Wednesday, September 24, 2025

What Does God Desire?

 Many of us are familiar with this passage from Micah 6:

"With what shall I come before the LORD, and bow myself before God on high? Shall I come before him with burnt offerings, with calves a year old? Will the LORD be pleased with thousands of rams, with ten thousands of rivers of oil? Shall I give my firstborn for my transgression, the fruit of my body for the sin of my soul?" He has told you, O mortal, what is good; and what does the LORD require of you but to do justice, and to love kindness, and to walk humbly with your God?

But what is justice? What does it mean to love kindness? What does it look like to walk humbly with your God?

Jesus spends the vast majority of his time on earth showing us exactly what justice looks like. Take for example Luke 21:1-4. Jesus was sitting where he can see where people where putting their gifts into the treasury. You can imagine the scene of people of all walks of life depositing their tithes. He saw a poor widow put in two small copper coins. Too many people misinterpreted this passage as being an example of sacrificial giving and that we should be like the poor widow. This is not Jesus' point. His point has to with the expectation of this poor widow giving anything to the treasury. Justice would say that the people who have much should be looking after the one with so little. You see, she not only gave up her two little coppers, she may have had to give up eating for the day, or not pay her rent, or not afford to tend to her children. The others make no such sacrifice. Justice stands up for those who are being trampled on by the rich.

"Beware of the scribes, who like to walk around in long robes, and love to be greeted with respect in the marketplaces, and to have the best seats in the synagogues and places of honor at banquets. They devour widows' houses and for the sake of appearance say long prayers. They will receive the greater condemnation." (Luke 20:46-47)

Jesus also shows us what it means to love kindness. In John 4 we find Jesus in Samaria. He is thirsty and finds himself a well. A woman approaches and Jesus asks for a drink. Now, this woman knows that Israelites and Samaritans should not be friendly, she knows that a woman should not be with a man in public that is not her husband or relative. She also knows that she is of a different class from this man who is asking her for a drink. Instead of walking away and ignoring Jesus, she engages him. The language used by her is as an equal, and Jesus responds as her equal. In fact the two engage in word play and story telling. Kindness is at play in this story. So much so that she shares her deepest hope, "I know that Messiah is coming." Because of this burgeoning friendship she comes to know who Jesus might be and through her many come to believe. Loving kindness is look at the other as fully equal, fully worthy of the love of God.

"For God so loved the world that he gave his only Son, so that everyone who believes in him may not perish but may have eternal life. "Indeed, God did not send the Son into the world to condemn the world, but in order that the world might be saved through him. (John 3:16-17)

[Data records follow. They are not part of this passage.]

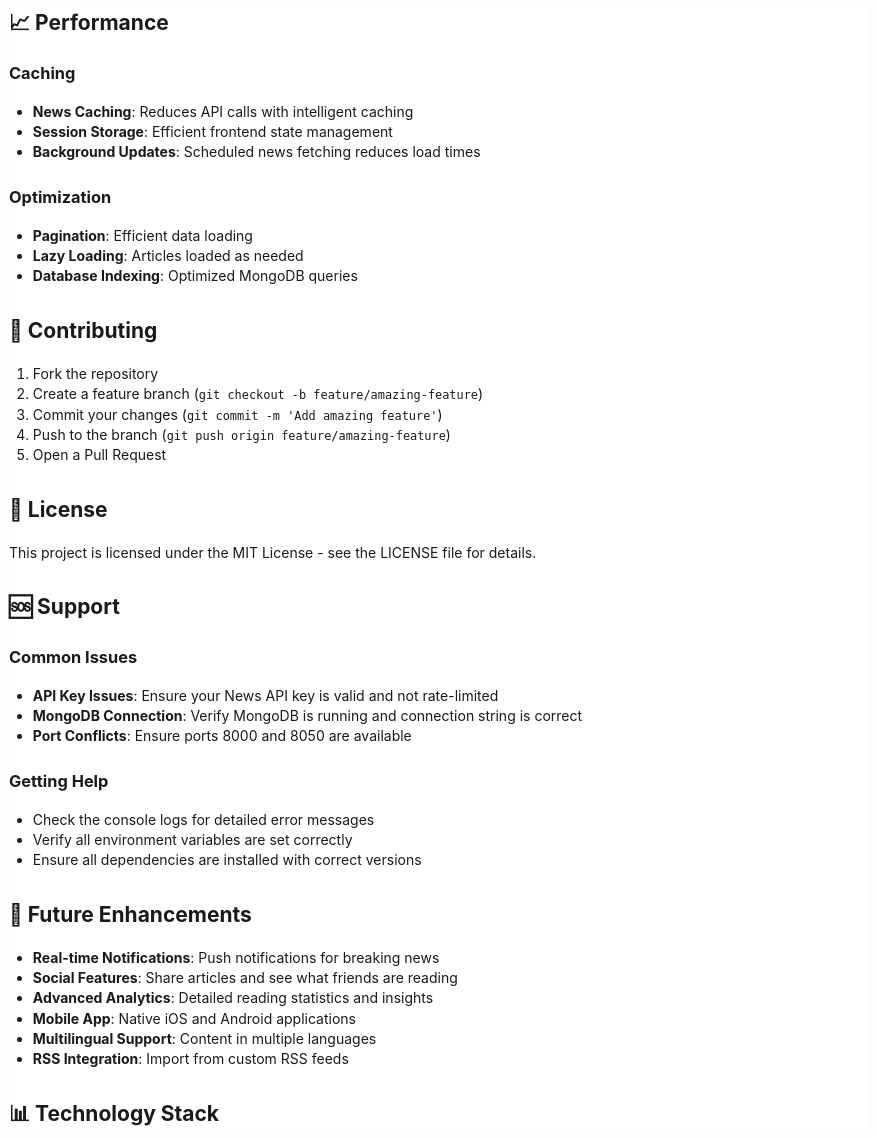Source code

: ## 📈 Performance

### Caching
- **News Caching**: Reduces API calls with intelligent caching
- **Session Storage**: Efficient frontend state management
- **Background Updates**: Scheduled news fetching reduces load times

### Optimization
- **Pagination**: Efficient data loading
- **Lazy Loading**: Articles loaded as needed
- **Database Indexing**: Optimized MongoDB queries

## 🤝 Contributing

1. Fork the repository
2. Create a feature branch (`git checkout -b feature/amazing-feature`)
3. Commit your changes (`git commit -m 'Add amazing feature'`)
4. Push to the branch (`git push origin feature/amazing-feature`)
5. Open a Pull Request

## 📄 License

This project is licensed under the MIT License - see the LICENSE file for details.

## 🆘 Support

### Common Issues
- **API Key Issues**: Ensure your News API key is valid and not rate-limited
- **MongoDB Connection**: Verify MongoDB is running and connection string is correct
- **Port Conflicts**: Ensure ports 8000 and 8050 are available

### Getting Help
- Check the console logs for detailed error messages
- Verify all environment variables are set correctly
- Ensure all dependencies are installed with correct versions

## 🚀 Future Enhancements

- **Real-time Notifications**: Push notifications for breaking news
- **Social Features**: Share articles and see what friends are reading  
- **Advanced Analytics**: Detailed reading statistics and insights
- **Mobile App**: Native iOS and Android applications
- **Multilingual Support**: Content in multiple languages
- **RSS Integration**: Import from custom RSS feeds

## 📊 Technology Stack

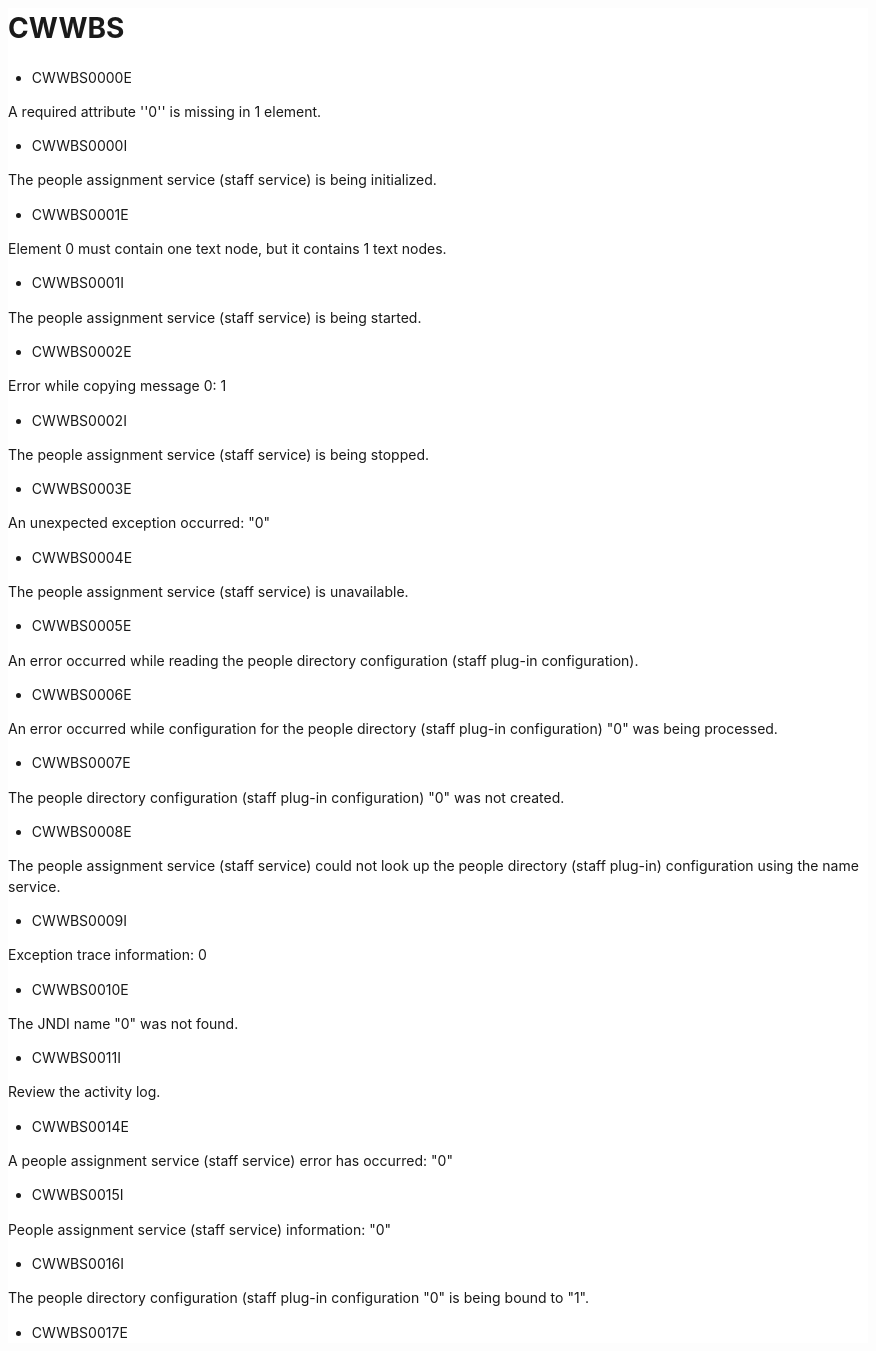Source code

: # CWWBS

- CWWBS0000E

A required attribute ''0'' is missing in 1 element.
- CWWBS0000I

The people assignment service (staff service) is being initialized.
- CWWBS0001E

Element 0 must contain one text node, but it contains 1 text nodes.
- CWWBS0001I

The people assignment service (staff service) is being started.
- CWWBS0002E

Error while copying message 0: 1
- CWWBS0002I

The people assignment service (staff service) is being stopped.
- CWWBS0003E

An unexpected exception occurred: "0"
- CWWBS0004E

The people assignment service (staff service) is unavailable.
- CWWBS0005E

An error occurred while reading the people directory configuration (staff plug-in configuration).
- CWWBS0006E

An error occurred while configuration for the people directory (staff plug-in configuration) "0" was being processed.
- CWWBS0007E

The people directory configuration (staff plug-in configuration) "0" was not created.
- CWWBS0008E

The people assignment service (staff service) could not look up the people directory (staff plug-in) configuration using the name service.
- CWWBS0009I

Exception trace information: 0
- CWWBS0010E

The JNDI name "0" was not found.
- CWWBS0011I

Review the activity log.
- CWWBS0014E

A people assignment service (staff service) error has occurred: "0"
- CWWBS0015I

People assignment service (staff service) information: "0"
- CWWBS0016I

The people directory configuration (staff plug-in configuration "0" is being bound to "1".
- CWWBS0017E
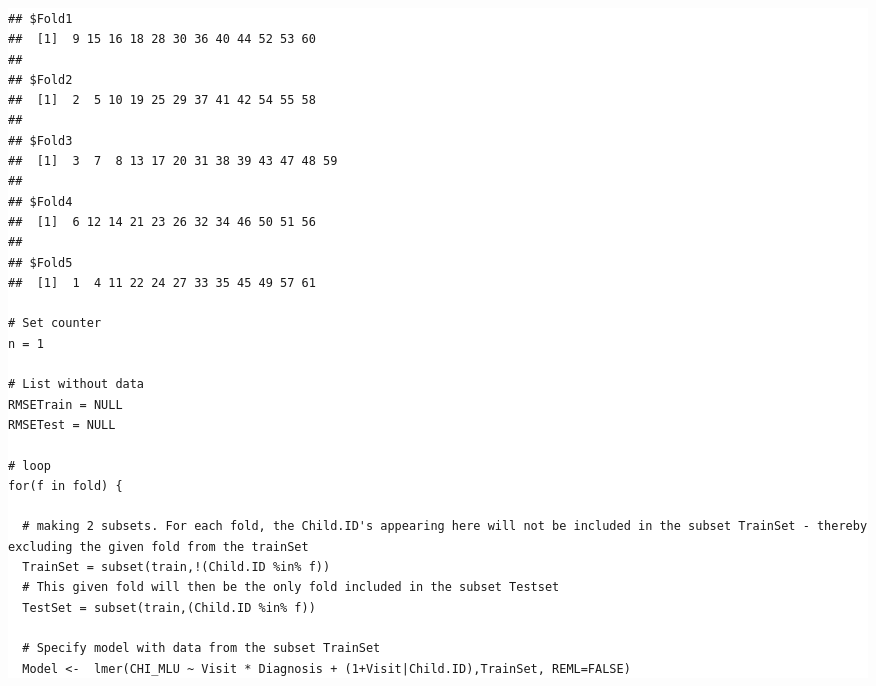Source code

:     ## $Fold1
    ##  [1]  9 15 16 18 28 30 36 40 44 52 53 60
    ## 
    ## $Fold2
    ##  [1]  2  5 10 19 25 29 37 41 42 54 55 58
    ## 
    ## $Fold3
    ##  [1]  3  7  8 13 17 20 31 38 39 43 47 48 59
    ## 
    ## $Fold4
    ##  [1]  6 12 14 21 23 26 32 34 46 50 51 56
    ## 
    ## $Fold5
    ##  [1]  1  4 11 22 24 27 33 35 45 49 57 61

    # Set counter
    n = 1

    # List without data
    RMSETrain = NULL
    RMSETest = NULL

    # loop
    for(f in fold) {
      
      # making 2 subsets. For each fold, the Child.ID's appearing here will not be included in the subset TrainSet - thereby excluding the given fold from the trainSet
      TrainSet = subset(train,!(Child.ID %in% f))
      # This given fold will then be the only fold included in the subset Testset
      TestSet = subset(train,(Child.ID %in% f))
      
      # Specify model with data from the subset TrainSet
      Model <-  lmer(CHI_MLU ~ Visit * Diagnosis + (1+Visit|Child.ID),TrainSet, REML=FALSE)
      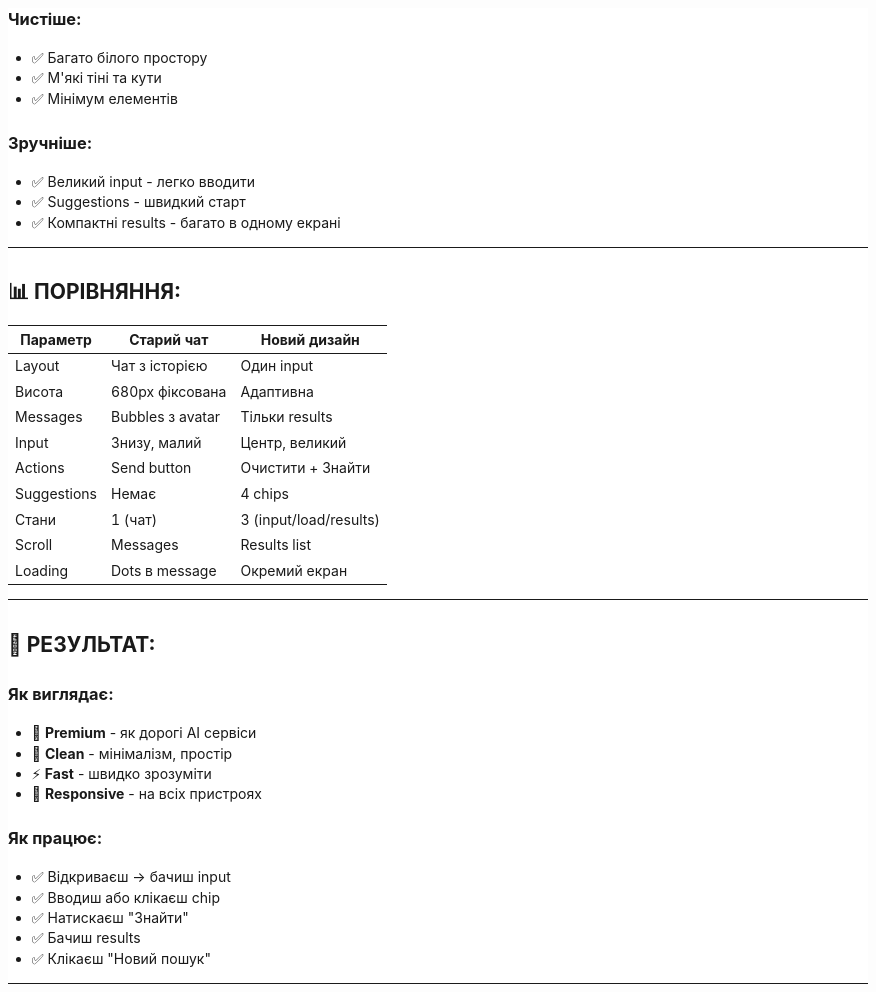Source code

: ### **Чистіше:**
- ✅ Багато білого простору
- ✅ М'які тіні та кути
- ✅ Мінімум елементів

### **Зручніше:**
- ✅ Великий input - легко вводити
- ✅ Suggestions - швидкий старт
- ✅ Компактні results - багато в одному екрані

---

## 📊 **ПОРІВНЯННЯ:**

| Параметр | Старий чат | Новий дизайн |
|----------|------------|--------------|
| Layout | Чат з історією | Один input |
| Висота | 680px фіксована | Адаптивна |
| Messages | Bubbles з avatar | Тільки results |
| Input | Знизу, малий | Центр, великий |
| Actions | Send button | Очистити + Знайти |
| Suggestions | Немає | 4 chips |
| Стани | 1 (чат) | 3 (input/load/results) |
| Scroll | Messages | Results list |
| Loading | Dots в message | Окремий екран |

---

## 🎯 **РЕЗУЛЬТАТ:**

### **Як виглядає:**
- 💎 **Premium** - як дорогі AI сервіси
- 🎨 **Clean** - мінімалізм, простір
- ⚡ **Fast** - швидко зрозуміти
- 📱 **Responsive** - на всіх пристроях

### **Як працює:**
- ✅ Відкриваєш → бачиш input
- ✅ Вводиш або клікаєш chip
- ✅ Натискаєш "Знайти"
- ✅ Бачиш results
- ✅ Клікаєш "Новий пошук"

---
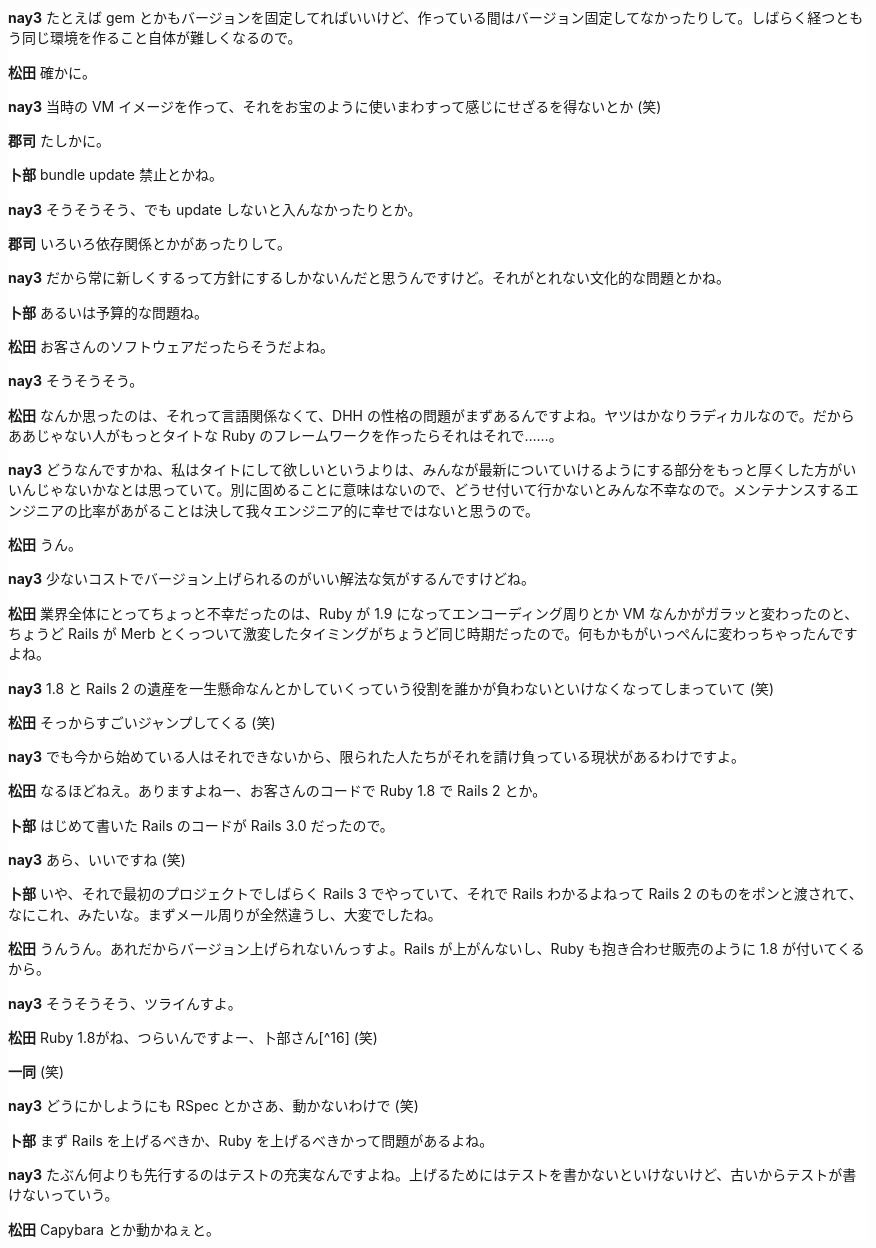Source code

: __nay3__ たとえば gem とかもバージョンを固定してればいいけど、作っている間はバージョン固定してなかったりして。しばらく経つともう同じ環境を作ること自体が難しくなるので。

__松田__ 確かに。

__nay3__ 当時の VM イメージを作って、それをお宝のように使いまわすって感じにせざるを得ないとか (笑)

__郡司__ たしかに。

__卜部__ bundle update 禁止とかね。

__nay3__ そうそうそう、でも update しないと入んなかったりとか。

__郡司__ いろいろ依存関係とかがあったりして。

__nay3__ だから常に新しくするって方針にするしかないんだと思うんですけど。それがとれない文化的な問題とかね。

__卜部__ あるいは予算的な問題ね。

__松田__ お客さんのソフトウェアだったらそうだよね。

__nay3__ そうそうそう。

__松田__ なんか思ったのは、それって言語関係なくて、DHH の性格の問題がまずあるんですよね。ヤツはかなりラディカルなので。だからああじゃない人がもっとタイトな Ruby のフレームワークを作ったらそれはそれで……。

__nay3__ どうなんですかね、私はタイトにして欲しいというよりは、みんなが最新についていけるようにする部分をもっと厚くした方がいいんじゃないかなとは思っていて。別に固めることに意味はないので、どうせ付いて行かないとみんな不幸なので。メンテナンスするエンジニアの比率があがることは決して我々エンジニア的に幸せではないと思うので。

__松田__ うん。

__nay3__ 少ないコストでバージョン上げられるのがいい解法な気がするんですけどね。

__松田__ 業界全体にとってちょっと不幸だったのは、Ruby が 1.9 になってエンコーディング周りとか VM なんかがガラッと変わったのと、ちょうど Rails が Merb とくっついて激変したタイミングがちょうど同じ時期だったので。何もかもがいっぺんに変わっちゃったんですよね。

__nay3__ 1.8 と Rails 2 の遺産を一生懸命なんとかしていくっていう役割を誰かが負わないといけなくなってしまっていて (笑)

__松田__ そっからすごいジャンプしてくる (笑)

__nay3__ でも今から始めている人はそれできないから、限られた人たちがそれを請け負っている現状があるわけですよ。

__松田__ なるほどねえ。ありますよねー、お客さんのコードで Ruby 1.8 で Rails 2 とか。

__卜部__ はじめて書いた Rails のコードが Rails 3.0 だったので。

__nay3__ あら、いいですね (笑)

__卜部__ いや、それで最初のプロジェクトでしばらく Rails 3 でやっていて、それで Rails わかるよねって Rails 2 のものをポンと渡されて、なにこれ、みたいな。まずメール周りが全然違うし、大変でしたね。

__松田__ うんうん。あれだからバージョン上げられないんっすよ。Rails が上がんないし、Ruby も抱き合わせ販売のように 1.8 が付いてくるから。

__nay3__ そうそうそう、ツライんすよ。

__松田__ Ruby 1.8がね、つらいんですよー、卜部さん[^16] (笑)

__一同__ (笑)

__nay3__ どうにかしようにも RSpec とかさあ、動かないわけで (笑)

__卜部__ まず Rails を上げるべきか、Ruby を上げるべきかって問題があるよね。

__nay3__ たぶん何よりも先行するのはテストの充実なんですよね。上げるためにはテストを書かないといけないけど、古いからテストが書けないっていう。

__松田__ Capybara とか動かねぇと。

Jesus leans into what God is doing in the world and that we are just a part. In John 7 we have Jesus attending the Jewish Festival of Booths. He does not announce himself, or enters with his entourage. He goes on his own, quietly. He walks around enjoying the festival. He finally wanders up to the temple and begins to teach. The people are struggling to understand where this man and this teaching is coming from. At this point Jesus could announce "I AM THE MESSIAH!" Instead he shares that the teaching is not his but God's. In fact, in a very humble moment, he says if you follow God then you will know that what I say is of God. It is as if Jesus is saying, check it out for yourself! It is a humble move on Jesus part. We should follow this, too; to lift up God before all else, to lift up God's Word above all else.

Then Jesus cried out as he was teaching in the temple, "You know me, and you know where I am from. I have not come on my own. But the one who sent me is true, and you do not know him. I know him, because I am from him, and he sent me." (John 7:28-29)

What does God require of you? To share from your abundance to lift up the lowly. To sit with others as
equals so that the water of life is offered. To place God in the center of all that you do - to humble your ego before the creator.

It is amazing to me how often we wonder about what we are called to do as if it is some grand secret. We are called to do just as Jesus - give, love, and be humble.